Expert urges people not to suffer in silence with mental health

Kate Hull Rodgers
Kate Hull Rodgers

I had my first breakdown when I was in my mid-20s, writes Kate Hull-Rodgers.

I am now in my mid-50s so I have learned a lot in 30-plus years.

One important thing I have learned is that when I am struggling with my mental health, I must not suffer in silence.

I must reach out, must share my experience.

A problem shared is a problem halved.

I have identified four ways to make contact.

Firstly, I can share my thoughts and feelings with myself.

I keep a journal and it is a wonderful, private place to purge.

I can write about all my experiences, good and bad.

Getting my thoughts on paper gives me perspective.

I am able to assess the troubles with a clear mind.

One of the joys of journaling is reading back over what I have written.

I always feel that I have moved on.

It gives me strength to know that my situation is changing. It helps me not feel stuck, which is a symptom of depression.

I love those four wise words – ‘this too will pass.’

Secondly, I make contact on the internet.

I find it very helpful to read and contribute to chat rooms.

It is wonderful to be anonymous and get my feelings out.

I love getting responses to my posts.

I can connect with the entire world and know that I am not alone.
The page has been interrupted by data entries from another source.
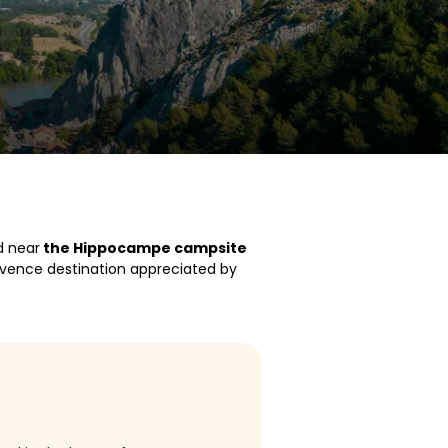
d near
the Hippocampe campsite
Provence destination appreciated by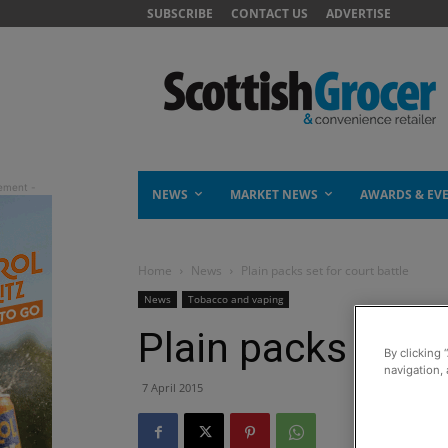
SUBSCRIBE
CONTACT US
ADVERTISE
NEWS
MARKET NEWS
AWARDS & EV
Home
News
Plain packs set for court battle
News
Tobacco and vaping
Plain packs set f
By clicking 
navigation, 
7 April 2015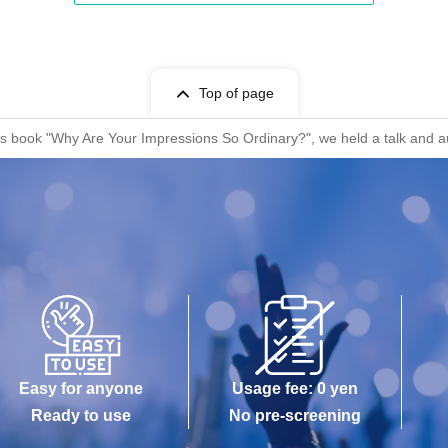
Top of page
a's book "Why Are Your Impressions So Ordinary?", we held a talk and a
Easy for anyone
Usage fee: 0 yen
Ready to use
No pre-screening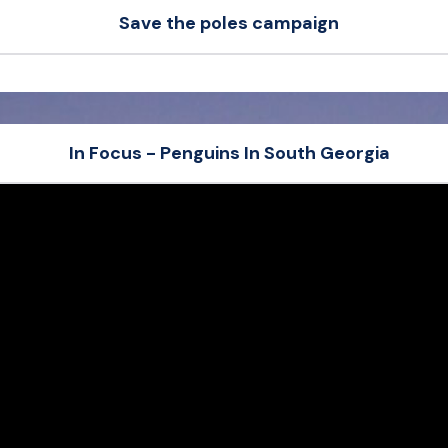
Save the poles campaign
Sierra
love
Paw
In Focus - Penguins In South Georgia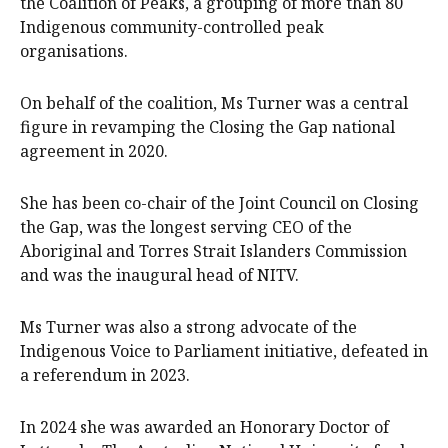
the Coalition of Peaks, a grouping of more than 80
Indigenous community-controlled peak
organisations.
On behalf of the coalition, Ms Turner was a central
figure in revamping the Closing the Gap national
agreement in 2020.
She has been co-chair of the Joint Council on Closing
the Gap, was the longest serving CEO of the
Aboriginal and Torres Strait Islanders Commission
and was the inaugural head of NITV.
Ms Turner was also a strong advocate of the
Indigenous Voice to Parliament initiative, defeated in
a referendum in 2023.
In 2024 she was awarded an Honorary Doctor of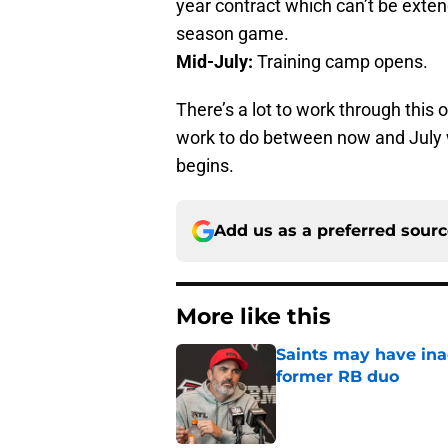
year contract which can’t be extend
season game.
Mid-July:
Training camp opens.
There’s a lot to work through this
work to do between now and July 
begins.
Add us as a preferred sour
More like this
Saints may have ina
former RB duo
Published by on Invalid Dat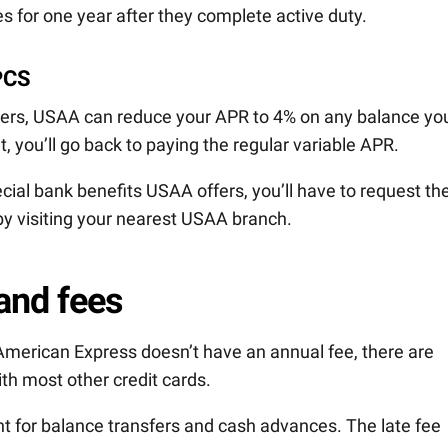
s for one year after they complete active duty.
PCS
rders, USAA can reduce your APR to 4% on any balance yo
t, you’ll go back to paying the regular variable APR.
ecial bank benefits USAA offers, you’ll have to request t
 by visiting your nearest USAA branch.
and fees
erican Express doesn’t have an annual fee, there are
ith most other credit cards.
nt for balance transfers and cash advances. The late fee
Thirdly, I talk to friends and family.

My husband, my sons and my sister all offer solace.

I share different things with different people.

The important thing is that I share. I tell them of my troubles, but I also tell them of my victories.

My youngest son in particular is a pillar of strength.

He has grown up with my mental illness and he has helped me so much that we call him Dr Dominic.

Fourthly and finally, I contact professionals.

This includes all the self-help groups, the activity groups, and the friendship groups.

In Gainsborough, I can highly recommend the voluntary centre services (based in the Guildhall at Marshalls Yard) as a place to start

They will signpost you to the right organisation.

Then, of course, there are the medical people.

I recommend you start with your GP as he or she will have access to all sorts of help.

I have been referred to occupational therapists, peer support workers, community psychiatric nurses, the crisis team and social workers.

The NHS is well equipped to help with mental health issues.

The most important thing is to know that there is no stigma in feeling low.

It’s okay not to be okay.

There is lots of help available, all you have to do is reach out and just ask.